**Work instruction**.
Copy out each line of the listing below where the string "para" appears.

**Material provided**.
------
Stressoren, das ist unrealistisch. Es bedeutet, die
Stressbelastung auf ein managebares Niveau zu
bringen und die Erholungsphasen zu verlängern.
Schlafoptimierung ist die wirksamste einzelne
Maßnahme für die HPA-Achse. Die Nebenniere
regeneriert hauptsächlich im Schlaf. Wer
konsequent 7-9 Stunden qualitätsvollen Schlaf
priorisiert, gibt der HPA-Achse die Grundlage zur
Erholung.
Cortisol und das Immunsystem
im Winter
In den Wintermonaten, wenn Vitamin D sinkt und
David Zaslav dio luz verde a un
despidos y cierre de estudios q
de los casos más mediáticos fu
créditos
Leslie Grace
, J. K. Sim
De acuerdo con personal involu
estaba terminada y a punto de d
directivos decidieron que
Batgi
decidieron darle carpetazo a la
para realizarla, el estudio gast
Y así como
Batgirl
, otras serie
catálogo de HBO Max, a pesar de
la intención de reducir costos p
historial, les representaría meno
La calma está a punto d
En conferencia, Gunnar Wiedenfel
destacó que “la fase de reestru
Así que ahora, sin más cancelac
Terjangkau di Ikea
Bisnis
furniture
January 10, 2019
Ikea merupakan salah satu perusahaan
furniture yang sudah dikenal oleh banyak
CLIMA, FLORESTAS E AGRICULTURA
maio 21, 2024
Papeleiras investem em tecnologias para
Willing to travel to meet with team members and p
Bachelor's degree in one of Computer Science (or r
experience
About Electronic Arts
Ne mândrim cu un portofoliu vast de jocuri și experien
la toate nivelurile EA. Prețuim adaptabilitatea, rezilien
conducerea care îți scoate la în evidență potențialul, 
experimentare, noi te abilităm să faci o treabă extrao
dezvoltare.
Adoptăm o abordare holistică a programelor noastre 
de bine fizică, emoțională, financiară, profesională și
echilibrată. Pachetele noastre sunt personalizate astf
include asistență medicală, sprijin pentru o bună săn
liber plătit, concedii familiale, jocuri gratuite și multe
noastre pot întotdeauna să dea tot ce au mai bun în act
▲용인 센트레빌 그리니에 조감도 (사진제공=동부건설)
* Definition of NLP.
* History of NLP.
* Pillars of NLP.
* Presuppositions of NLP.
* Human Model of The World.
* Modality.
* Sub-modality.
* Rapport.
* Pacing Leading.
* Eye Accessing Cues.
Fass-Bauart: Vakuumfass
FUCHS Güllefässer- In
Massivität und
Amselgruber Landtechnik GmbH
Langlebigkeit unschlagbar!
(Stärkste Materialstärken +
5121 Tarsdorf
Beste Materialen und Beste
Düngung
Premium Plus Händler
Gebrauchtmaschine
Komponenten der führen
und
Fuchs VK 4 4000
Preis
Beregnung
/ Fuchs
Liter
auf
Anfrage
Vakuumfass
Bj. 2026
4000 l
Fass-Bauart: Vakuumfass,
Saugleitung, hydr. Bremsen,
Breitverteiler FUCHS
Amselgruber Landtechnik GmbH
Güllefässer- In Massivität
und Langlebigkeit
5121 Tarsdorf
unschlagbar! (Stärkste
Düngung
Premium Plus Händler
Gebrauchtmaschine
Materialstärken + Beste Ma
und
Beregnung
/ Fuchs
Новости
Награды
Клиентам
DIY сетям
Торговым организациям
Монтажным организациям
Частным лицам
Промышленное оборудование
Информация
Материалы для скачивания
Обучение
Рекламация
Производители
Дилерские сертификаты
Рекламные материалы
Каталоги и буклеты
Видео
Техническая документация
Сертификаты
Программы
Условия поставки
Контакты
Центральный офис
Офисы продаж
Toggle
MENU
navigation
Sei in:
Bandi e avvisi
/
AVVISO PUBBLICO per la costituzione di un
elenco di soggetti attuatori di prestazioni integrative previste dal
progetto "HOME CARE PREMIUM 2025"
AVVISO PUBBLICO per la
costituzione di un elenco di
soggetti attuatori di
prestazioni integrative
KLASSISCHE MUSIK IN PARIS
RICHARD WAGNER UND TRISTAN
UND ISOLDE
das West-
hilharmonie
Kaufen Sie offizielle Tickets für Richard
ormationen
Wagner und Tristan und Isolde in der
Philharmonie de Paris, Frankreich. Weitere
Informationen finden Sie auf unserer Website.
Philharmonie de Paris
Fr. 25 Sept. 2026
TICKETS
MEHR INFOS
------
**Answer to the exercise**.
para realizarla, el estudio gast
Papeleiras investem em tecnologias para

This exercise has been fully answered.